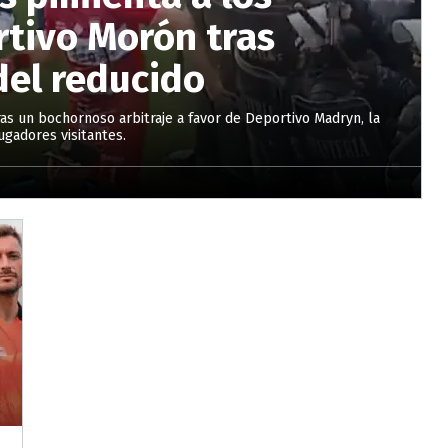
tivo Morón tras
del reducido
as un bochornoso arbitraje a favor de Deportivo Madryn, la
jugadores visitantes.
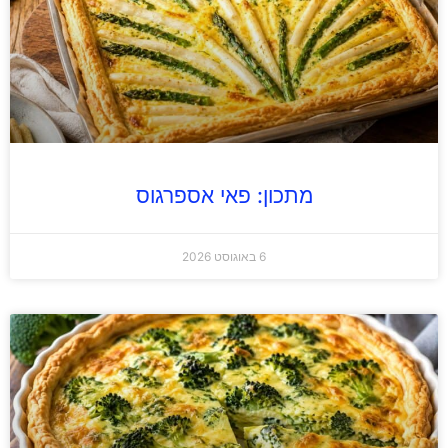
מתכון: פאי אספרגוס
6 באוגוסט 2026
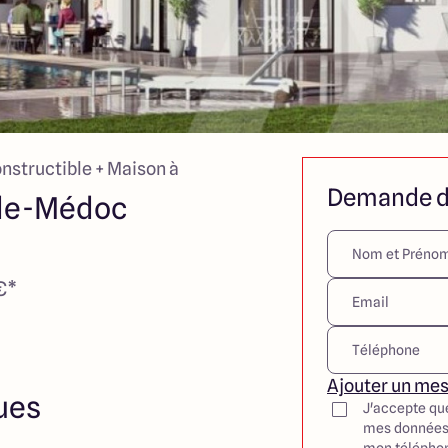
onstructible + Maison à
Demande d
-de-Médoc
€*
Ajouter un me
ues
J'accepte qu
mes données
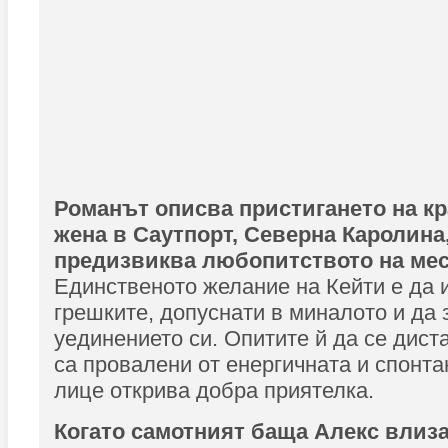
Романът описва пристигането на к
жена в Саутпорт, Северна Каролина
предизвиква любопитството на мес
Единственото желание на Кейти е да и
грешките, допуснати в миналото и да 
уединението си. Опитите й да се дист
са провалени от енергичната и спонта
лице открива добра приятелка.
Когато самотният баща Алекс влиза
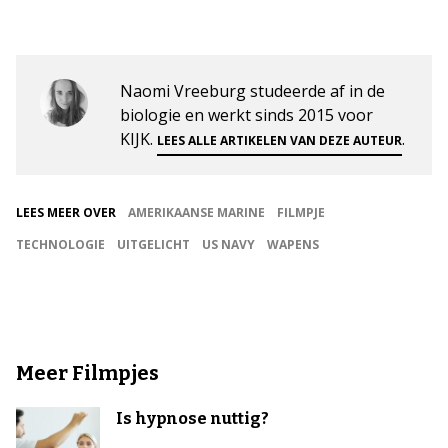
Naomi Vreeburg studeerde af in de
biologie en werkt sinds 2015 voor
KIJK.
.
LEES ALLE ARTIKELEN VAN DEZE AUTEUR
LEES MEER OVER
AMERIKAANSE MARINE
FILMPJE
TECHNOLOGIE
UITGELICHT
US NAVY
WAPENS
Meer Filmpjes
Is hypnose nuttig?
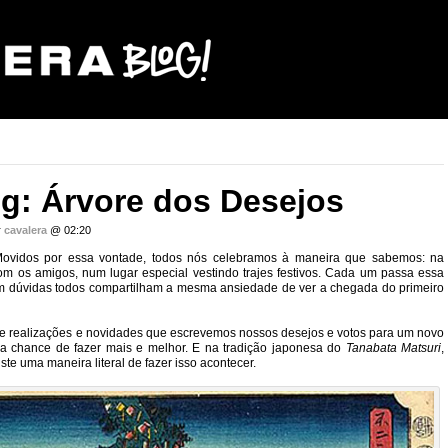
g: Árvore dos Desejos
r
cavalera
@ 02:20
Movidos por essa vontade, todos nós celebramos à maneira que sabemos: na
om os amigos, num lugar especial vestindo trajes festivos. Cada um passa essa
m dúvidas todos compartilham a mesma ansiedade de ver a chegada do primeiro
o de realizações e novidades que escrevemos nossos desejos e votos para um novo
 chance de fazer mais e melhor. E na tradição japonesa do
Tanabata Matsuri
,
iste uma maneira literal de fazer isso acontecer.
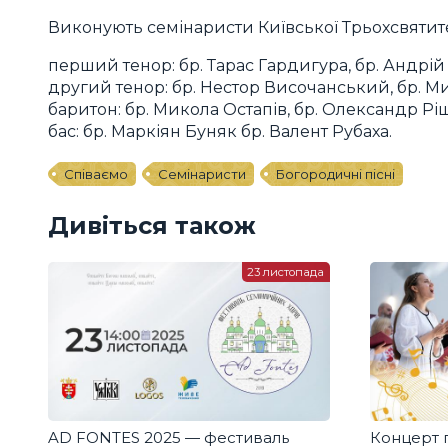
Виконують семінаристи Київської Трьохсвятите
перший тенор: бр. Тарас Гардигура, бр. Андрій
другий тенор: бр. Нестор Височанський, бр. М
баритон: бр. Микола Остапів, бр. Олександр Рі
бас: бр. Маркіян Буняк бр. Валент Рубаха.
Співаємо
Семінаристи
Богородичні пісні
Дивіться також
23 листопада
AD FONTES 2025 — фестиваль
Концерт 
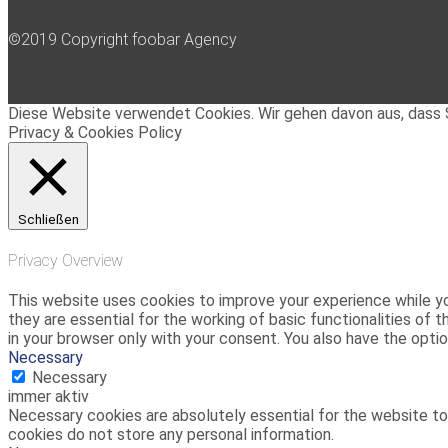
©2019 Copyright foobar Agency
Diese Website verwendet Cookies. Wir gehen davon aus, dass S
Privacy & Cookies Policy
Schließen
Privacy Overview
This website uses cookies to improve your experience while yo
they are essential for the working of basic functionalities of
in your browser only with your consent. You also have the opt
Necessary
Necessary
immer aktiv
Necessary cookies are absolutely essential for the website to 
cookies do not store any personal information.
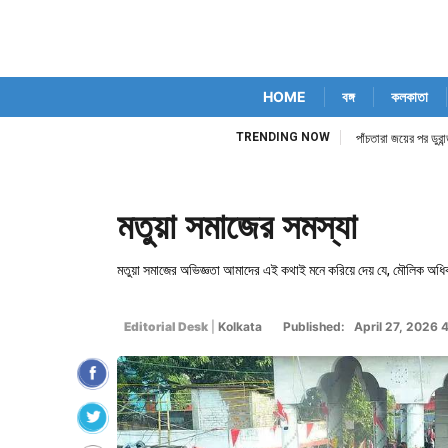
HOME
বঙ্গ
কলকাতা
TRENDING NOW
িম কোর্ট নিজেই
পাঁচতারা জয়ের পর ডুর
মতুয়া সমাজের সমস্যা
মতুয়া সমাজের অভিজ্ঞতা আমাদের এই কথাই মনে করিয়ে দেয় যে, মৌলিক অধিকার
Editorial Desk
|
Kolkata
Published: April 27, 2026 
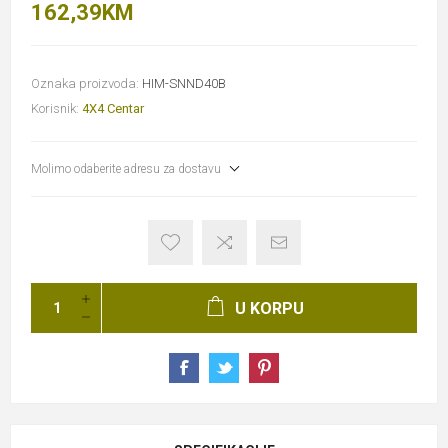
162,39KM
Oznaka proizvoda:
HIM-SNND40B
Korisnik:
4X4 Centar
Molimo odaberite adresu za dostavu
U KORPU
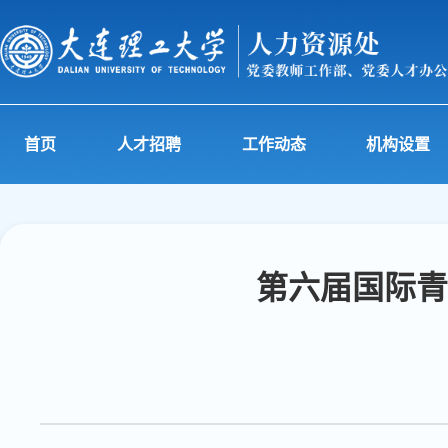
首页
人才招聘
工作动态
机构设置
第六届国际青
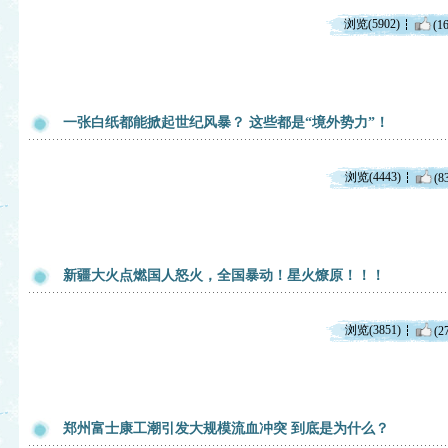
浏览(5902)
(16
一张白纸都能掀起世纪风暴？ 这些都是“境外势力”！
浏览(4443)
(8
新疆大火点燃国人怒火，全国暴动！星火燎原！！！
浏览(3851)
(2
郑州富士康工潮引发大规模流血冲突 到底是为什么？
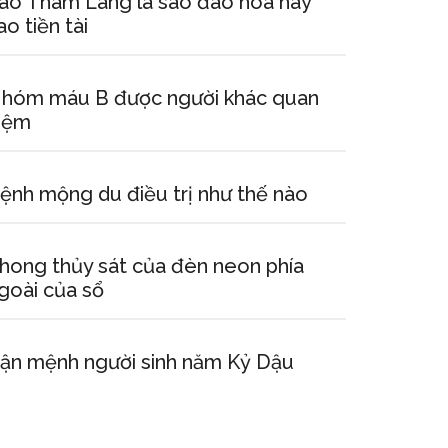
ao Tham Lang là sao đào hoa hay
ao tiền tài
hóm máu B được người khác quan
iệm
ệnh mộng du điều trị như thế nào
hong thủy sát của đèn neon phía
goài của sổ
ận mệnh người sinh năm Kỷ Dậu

...

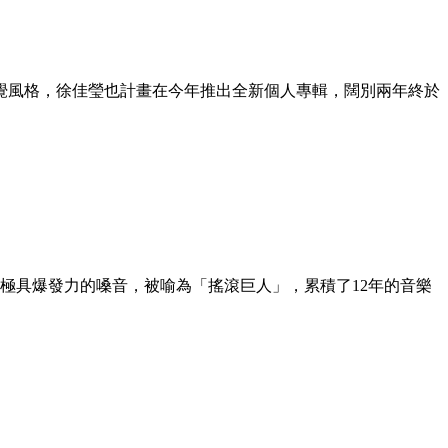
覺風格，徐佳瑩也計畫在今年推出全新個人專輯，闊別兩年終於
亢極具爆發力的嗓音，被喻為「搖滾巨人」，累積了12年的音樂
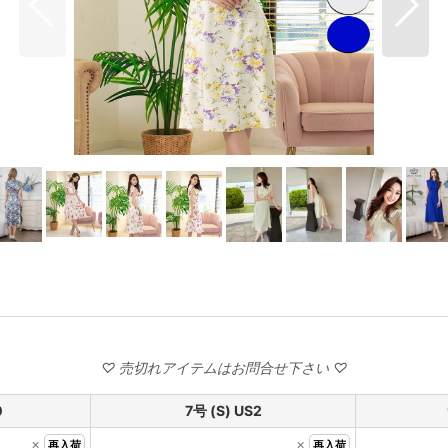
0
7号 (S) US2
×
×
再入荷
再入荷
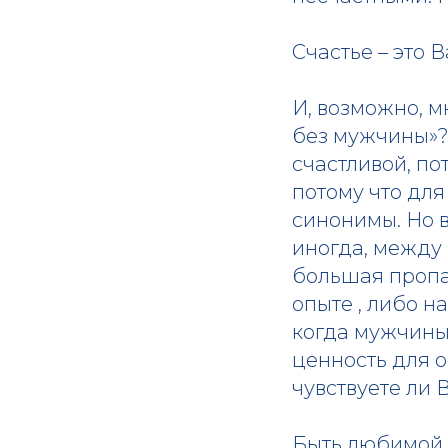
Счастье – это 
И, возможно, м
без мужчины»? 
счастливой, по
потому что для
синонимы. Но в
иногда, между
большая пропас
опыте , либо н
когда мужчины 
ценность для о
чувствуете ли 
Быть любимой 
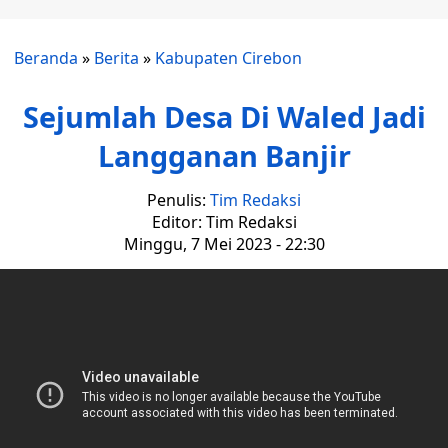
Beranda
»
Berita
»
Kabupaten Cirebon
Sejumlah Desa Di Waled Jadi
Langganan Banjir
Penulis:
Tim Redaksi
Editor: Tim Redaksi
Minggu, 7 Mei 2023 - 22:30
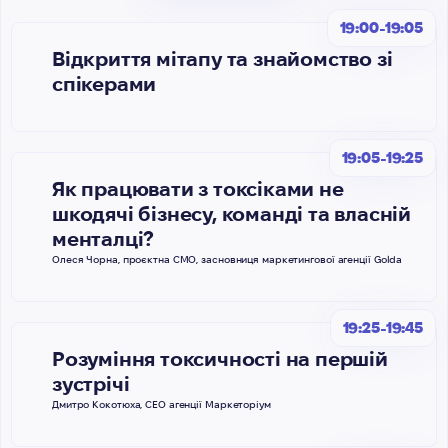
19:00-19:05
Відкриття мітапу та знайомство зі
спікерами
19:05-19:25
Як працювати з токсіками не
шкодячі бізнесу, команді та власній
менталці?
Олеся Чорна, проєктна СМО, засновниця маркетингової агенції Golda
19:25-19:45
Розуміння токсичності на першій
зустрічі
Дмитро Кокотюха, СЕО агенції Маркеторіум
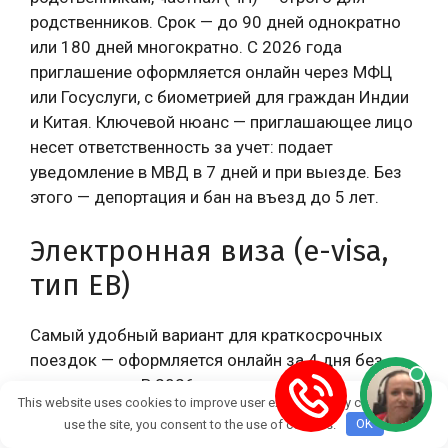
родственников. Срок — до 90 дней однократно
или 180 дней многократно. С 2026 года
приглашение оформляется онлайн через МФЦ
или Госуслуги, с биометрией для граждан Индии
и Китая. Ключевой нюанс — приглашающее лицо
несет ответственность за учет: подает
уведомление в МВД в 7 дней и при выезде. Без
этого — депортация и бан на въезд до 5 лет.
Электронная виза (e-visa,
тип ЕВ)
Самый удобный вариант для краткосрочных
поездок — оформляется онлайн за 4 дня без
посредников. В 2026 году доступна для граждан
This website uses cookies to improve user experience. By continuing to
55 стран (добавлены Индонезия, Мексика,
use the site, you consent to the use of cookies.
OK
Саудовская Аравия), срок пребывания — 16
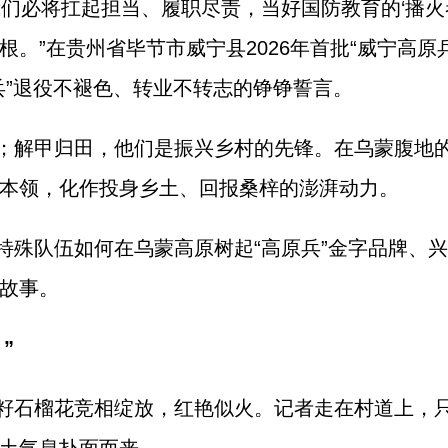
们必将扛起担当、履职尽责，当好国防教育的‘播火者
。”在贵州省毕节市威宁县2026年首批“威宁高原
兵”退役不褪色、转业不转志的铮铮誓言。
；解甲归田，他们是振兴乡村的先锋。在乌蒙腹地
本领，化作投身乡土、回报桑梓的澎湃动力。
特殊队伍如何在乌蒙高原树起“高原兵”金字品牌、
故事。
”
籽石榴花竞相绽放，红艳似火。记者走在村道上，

* * *

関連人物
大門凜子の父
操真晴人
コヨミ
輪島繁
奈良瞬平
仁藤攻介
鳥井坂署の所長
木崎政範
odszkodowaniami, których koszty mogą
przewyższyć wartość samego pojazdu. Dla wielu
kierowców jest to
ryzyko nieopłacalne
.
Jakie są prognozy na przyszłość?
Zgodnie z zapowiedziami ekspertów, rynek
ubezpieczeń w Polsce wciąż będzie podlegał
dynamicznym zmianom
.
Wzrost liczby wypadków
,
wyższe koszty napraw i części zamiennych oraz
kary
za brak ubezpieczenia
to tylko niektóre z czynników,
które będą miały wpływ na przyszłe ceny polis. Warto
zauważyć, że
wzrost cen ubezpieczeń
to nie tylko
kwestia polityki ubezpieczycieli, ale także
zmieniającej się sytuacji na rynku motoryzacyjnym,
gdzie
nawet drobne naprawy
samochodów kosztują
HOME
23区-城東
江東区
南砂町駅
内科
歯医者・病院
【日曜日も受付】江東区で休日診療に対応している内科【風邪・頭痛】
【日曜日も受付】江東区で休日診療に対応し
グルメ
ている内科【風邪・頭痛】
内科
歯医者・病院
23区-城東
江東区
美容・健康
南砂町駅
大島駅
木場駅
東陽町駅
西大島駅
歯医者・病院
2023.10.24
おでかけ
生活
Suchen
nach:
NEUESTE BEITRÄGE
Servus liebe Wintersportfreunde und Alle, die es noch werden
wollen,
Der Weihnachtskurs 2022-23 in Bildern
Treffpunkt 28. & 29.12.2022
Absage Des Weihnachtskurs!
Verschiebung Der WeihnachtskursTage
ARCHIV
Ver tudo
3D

» TASK OBJECTIVE: Exactly the lines above, from the one containing "Published: April 27, 2026" down to the one containing "hóm máu B được người khác quan", are to be repeated, including both ends. Pictures are not part of the copy.

» WRITTEN SOLUTION:
Published: April 27, 2026 
162,39KM
Oznaka proizvoda:
HIM-SNND40B
Korisnik:
4X4 Centar
Molimo odaberite adresu za dostavu
U KORPU
首页
人才招聘
工作动态
机构设置
第六届国际青
浏览(5902)
(16
一张白纸都能掀起世纪风暴？ 这些都是“境外势力”！
浏览(4443)
(8
新疆大火点燃国人怒火，全国暴动！星火燎原！！！
浏览(3851)
(2
郑州富士康工潮引发大规模流血冲突 到底是为什么？
ao Tham Lang là sao đào hoa hay
ao tiền tài
hóm máu B được người khác quan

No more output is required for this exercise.